■ **TASK DATA**
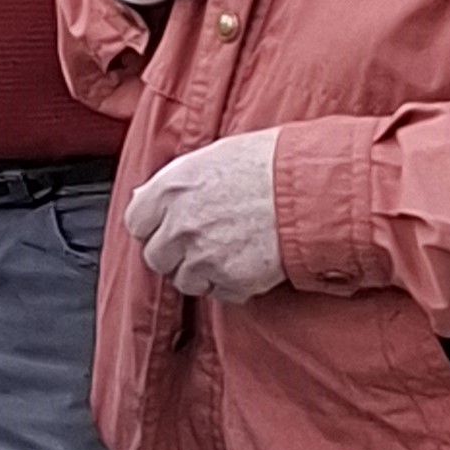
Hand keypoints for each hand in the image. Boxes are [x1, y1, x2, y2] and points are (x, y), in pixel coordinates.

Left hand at [126, 132, 283, 299]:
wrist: (313, 188)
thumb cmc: (270, 163)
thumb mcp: (213, 156)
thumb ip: (175, 181)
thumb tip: (146, 195)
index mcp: (170, 189)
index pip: (136, 222)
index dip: (153, 226)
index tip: (167, 226)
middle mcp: (180, 225)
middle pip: (156, 257)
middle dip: (176, 253)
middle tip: (203, 241)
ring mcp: (204, 256)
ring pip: (185, 280)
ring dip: (203, 272)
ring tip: (231, 250)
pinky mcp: (232, 279)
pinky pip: (221, 293)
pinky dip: (233, 284)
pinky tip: (251, 261)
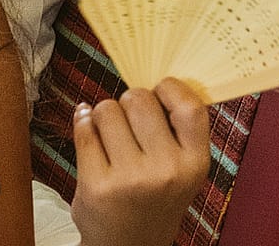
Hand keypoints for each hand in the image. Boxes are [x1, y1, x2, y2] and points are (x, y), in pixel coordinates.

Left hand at [70, 79, 211, 245]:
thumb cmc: (155, 200)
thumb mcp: (182, 169)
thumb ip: (176, 129)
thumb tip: (149, 78)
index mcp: (194, 163)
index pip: (189, 107)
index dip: (170, 88)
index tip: (159, 91)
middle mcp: (166, 171)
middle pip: (139, 99)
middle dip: (129, 101)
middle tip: (129, 121)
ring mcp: (130, 179)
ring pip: (107, 110)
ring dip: (104, 115)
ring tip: (111, 136)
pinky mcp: (97, 186)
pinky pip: (84, 131)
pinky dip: (84, 126)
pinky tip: (90, 135)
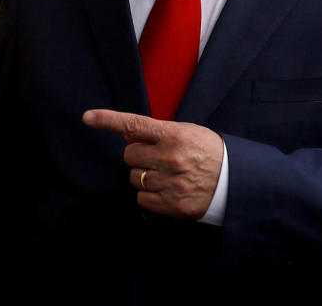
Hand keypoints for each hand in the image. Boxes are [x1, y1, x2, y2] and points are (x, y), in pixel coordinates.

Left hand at [82, 109, 222, 218]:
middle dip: (138, 155)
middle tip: (156, 157)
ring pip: (133, 177)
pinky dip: (148, 194)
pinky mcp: (171, 205)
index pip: (134, 125)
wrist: (235, 182)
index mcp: (174, 135)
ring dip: (144, 175)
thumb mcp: (187, 132)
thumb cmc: (208, 152)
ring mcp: (170, 183)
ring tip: (167, 174)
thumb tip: (128, 135)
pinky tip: (166, 189)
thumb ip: (156, 133)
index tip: (87, 117)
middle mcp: (170, 158)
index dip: (107, 120)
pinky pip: (141, 198)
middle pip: (129, 155)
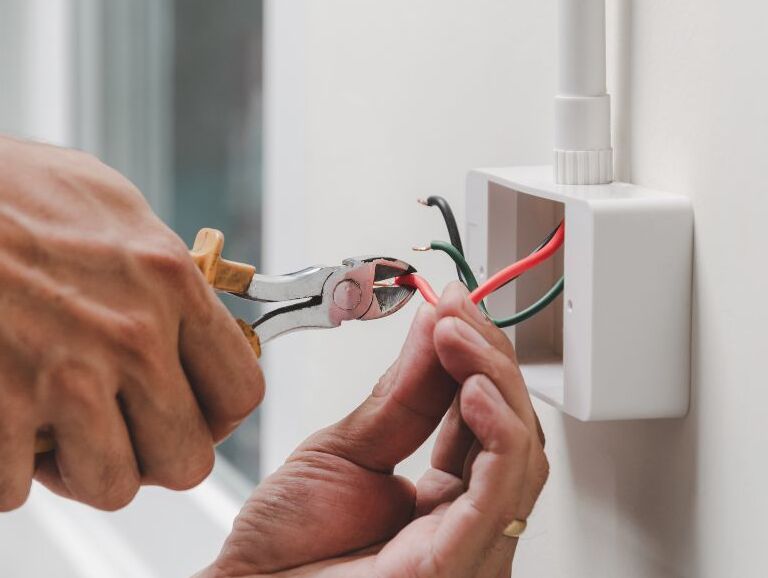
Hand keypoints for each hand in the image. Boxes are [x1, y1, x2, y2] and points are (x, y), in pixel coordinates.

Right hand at [0, 136, 264, 510]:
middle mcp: (132, 337)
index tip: (194, 411)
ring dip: (85, 467)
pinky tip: (6, 424)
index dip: (217, 415)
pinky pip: (18, 488)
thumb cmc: (12, 191)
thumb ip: (164, 273)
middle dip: (154, 454)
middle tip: (123, 428)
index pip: (239, 393)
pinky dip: (10, 470)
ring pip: (111, 487)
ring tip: (61, 429)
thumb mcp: (116, 210)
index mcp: (172, 285)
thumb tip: (192, 313)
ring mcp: (66, 377)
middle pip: (186, 459)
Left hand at [203, 283, 547, 577]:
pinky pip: (497, 499)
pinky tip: (475, 391)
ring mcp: (468, 547)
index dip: (479, 360)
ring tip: (459, 339)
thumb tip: (438, 326)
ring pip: (520, 460)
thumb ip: (403, 394)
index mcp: (443, 499)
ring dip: (497, 385)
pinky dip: (497, 437)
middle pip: (514, 434)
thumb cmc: (286, 543)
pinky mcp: (455, 566)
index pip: (488, 420)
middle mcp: (466, 523)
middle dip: (492, 363)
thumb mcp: (349, 446)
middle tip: (457, 316)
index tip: (454, 309)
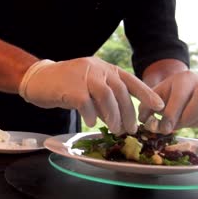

■ **WHAT TO DO**
All entries are to be duplicated exactly, with the pictures left out.

■ **TASK OUTPUT**
Hand keypoints for each hand in the image. Boxes are [x1, y1, x2, y2] and points are (x, y), in pixel coordinates.

Left hand at [126, 132, 283, 299]:
wrist: (313, 188)
thumb cmc: (270, 163)
thumb mcp: (213, 156)
thumb ip: (175, 181)
thumb tip: (146, 195)
index mcp: (170, 189)
index pip: (136, 222)
index dip: (153, 226)
index tip: (167, 226)
middle mcp: (180, 225)
middle pip: (156, 257)
middle dip: (176, 253)
middle tip: (203, 241)
ring mcp: (204, 256)
ring pip: (185, 280)
ring dip: (203, 272)
ring tip: (231, 250)
pinky mcp: (232, 279)
pinky pip: (221, 293)
pinky dip: (233, 284)
pinky tip: (251, 261)
Hand keypoints for each hand in the image. Boxes are [x1, y1, x2, y2] and points are (x, y), in pixel coordinates.

Left hand at [70, 79, 211, 245]:
thumb cmc: (155, 200)
thumb mcp: (182, 169)
thumb ip: (176, 129)
thumb tip: (149, 78)
index mcp: (194, 163)
index pip: (189, 107)
index dip: (170, 88)
index tip: (159, 91)
middle mcp: (166, 171)
middle pip: (139, 99)
middle dip: (129, 101)
middle tip: (129, 121)
ring mcp: (130, 179)
ring pip: (107, 110)
ring dip: (104, 115)
ring tip: (111, 136)
pinky mcp: (97, 186)
pinky pip: (84, 131)
pinky dip: (84, 126)
pinky tip: (90, 135)
Hand keypoints for each hand in the image. Boxes are [x1, y1, x2, y2] and points are (x, y), in pixel coordinates.

Left hand at [82, 109, 222, 218]:
middle dip: (138, 155)
middle tip: (156, 157)
ring pip: (133, 177)
pinky dip: (148, 194)
pinky mcp: (171, 205)
index pip: (134, 125)
wrist: (235, 182)
index mcp: (174, 135)
ring dip: (144, 175)
thumb mcp: (187, 132)
thumb cmc: (208, 152)
ring mcp: (170, 183)
ring tip: (167, 174)
thumb tip: (128, 135)
pinky tip: (166, 189)
thumb ip: (156, 133)
index tip: (87, 117)
middle mcp: (170, 158)
index dip: (107, 120)
pinky pip: (141, 198)
middle pip: (129, 155)
Hand keypoints for each hand in the image. Boxes are [x1, y1, x2, y2] and points are (x, y), in pixel coordinates.

Right hand at [0, 136, 264, 510]:
middle mcp: (132, 337)
index tip: (194, 411)
ring dip: (85, 467)
pinky tip: (6, 424)
index dip: (217, 415)
pinky pip: (18, 488)
thumb cmc: (12, 191)
thumb ip: (164, 273)
middle dip: (154, 454)
middle tip: (123, 428)
index pip: (239, 393)
pinky dip: (10, 470)
ring pip: (111, 487)
ring tip: (61, 429)
thumb mcp: (116, 210)
index mcp: (172, 285)
thumb tip: (192, 313)
ring mcp: (66, 377)
middle pip: (186, 459)
Left hand at [203, 283, 547, 577]:
pinky pip: (497, 499)
pinky tip: (475, 391)
ring mcp: (468, 547)
index dip: (479, 360)
ring tip: (459, 339)
thumb tip: (438, 326)
ring pip: (520, 460)
thumb ip: (403, 394)
index mcp: (443, 499)
ring dip: (497, 385)
pinky dip: (497, 437)
middle pip: (514, 434)
thumb cmc: (286, 543)
pinky mcp: (455, 566)
index pip: (488, 420)
middle mcp: (466, 523)
middle dip: (492, 363)
thumb mcp: (349, 446)
middle tip: (457, 316)
index tip: (454, 309)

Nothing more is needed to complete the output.